I agree that open software and even open hardware is a good thing. But both Apple and Google have done an incredible amount of damage to the open ecosystem of the web over the last 20 years in so many more ways than Microsoft could have ever dreamed of doing back in the 1990s.

And nerds not only let it happen, but embraced it, camped out in days-long lines wearing diapers to buy the latest shiny overpriced brick they could put in their pocket so they could look cool to all of their friends for a whole 12 months before the next one came out and made them look like a povo.
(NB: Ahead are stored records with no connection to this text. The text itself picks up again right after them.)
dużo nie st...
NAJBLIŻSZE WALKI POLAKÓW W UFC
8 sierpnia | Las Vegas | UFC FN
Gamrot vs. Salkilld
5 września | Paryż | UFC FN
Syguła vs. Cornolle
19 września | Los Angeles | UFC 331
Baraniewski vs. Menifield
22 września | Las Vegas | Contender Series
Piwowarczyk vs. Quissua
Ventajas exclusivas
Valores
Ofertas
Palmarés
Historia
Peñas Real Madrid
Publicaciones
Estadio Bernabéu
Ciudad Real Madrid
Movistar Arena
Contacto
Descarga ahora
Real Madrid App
And now walking around with a Macbook at college is like wearing the latest fashion trend because everyone has to show off that they're completely irresponsible with money and spend $2000 for something they could realistically get for under $1000 just so they can show off that they're in the same social class as everyone else.
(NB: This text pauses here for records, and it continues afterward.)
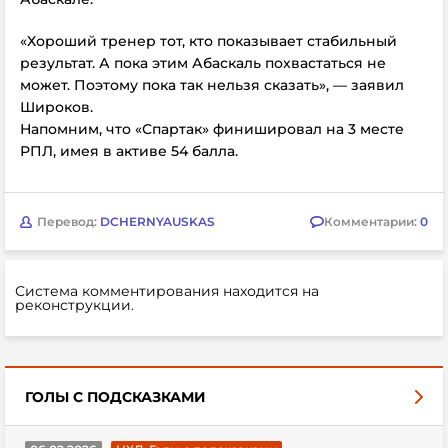
«Хороший тренер тот, кто показывает стабильный
результат. А пока этим Абаскаль похвастаться не
может. Поэтому пока так нельзя сказать», — заявил
Широков.
Напомним, что «Спартак»
финишировал на 3 месте
РПЛ, имея в активе 54 балла.
Перевод:
DCHERNYAUSKAS
Комментарии:
0
Система комментирования находится на
реконструкции.
ГОЛЫ С ПОДСКАЗКАМИ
It's the most infuriating thing to happen to the internet and technology.

Oh, and then to add on, they all get jobs in the tech industry and throw a fucking entitled childish hissy fit when their company hands them a $1000 Windows PC that's got monitoring and security software with no Admin rights on it instead of the $2500 Macbook Pro that they get root access to because mommy and daddy never told them no.

BlackFly 9 hours ago|||
DMA in Europe required Microsoft to enable offline accounts without special tricks. When a government is doing their job properly they patch up holes in the laws that allow behavior that the majority consider to be against the prevailing norms.
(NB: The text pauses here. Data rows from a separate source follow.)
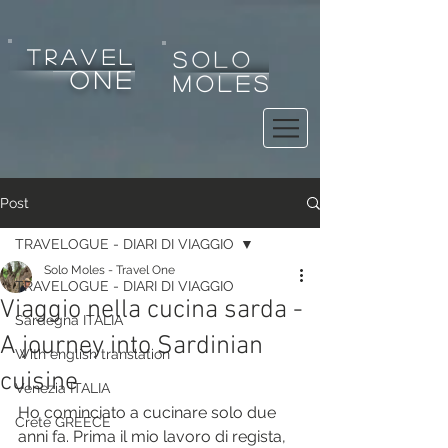
tRAVEL
SOLO
one
MOLES
Post
TRAVELOGUE - DIARI DI VIAGGIO
Solo Moles - Travel One
TRAVELOGUE - DIARI DI VIAGGIO
Viaggio nella cucina sarda -
Sardegna ITALIA
A journey into Sardinian
With english translation
cuisine
Venezia ITALIA
Ho cominciato a cucinare solo due 
Crete GREECE
anni fa. Prima il mio lavoro di regista,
You can also uninstall Edge and all the other Microsoft bloatware. Google on Android is actually one of the worse offenders in Europe for not being able to uninstall software as they consider far too many things to be critical to the operating system (for example, search).

blackcatsec 45 minutes ago||
Sure, but that isn't the prevailing norm anymore? What hardware doesn't effectively make you sign up for an account? Even Google does this under the hood with devices managed via Android Enterprise. Managed Google Play devices just create a device-specific account under the hood that isn't visible to the user. But it's still there. The requirement for this and the software infrastructure is still there.

Hell, even internet-of-shit devices make you sign up for an account to manage the hardware you buy (Ring, Nest, smart LEDs, etc.)

I'd give that on pure number of raw technical devices deployed to the internet today, some form of account and/or internet connectivity is a requirement moreso than not.

le-mark 10 hours ago|||
Nice rant, I’m here for it. This is what I miss from the early internet, a good old fashioned rant. It may go off the rails from time to time, but consistent in its frustration.

Note some companies give Mac books with admin, smaller companies though. It can be a real shock to go to a large company and get a locked down windows machine. What the boss can now see how much time I really spend working!?!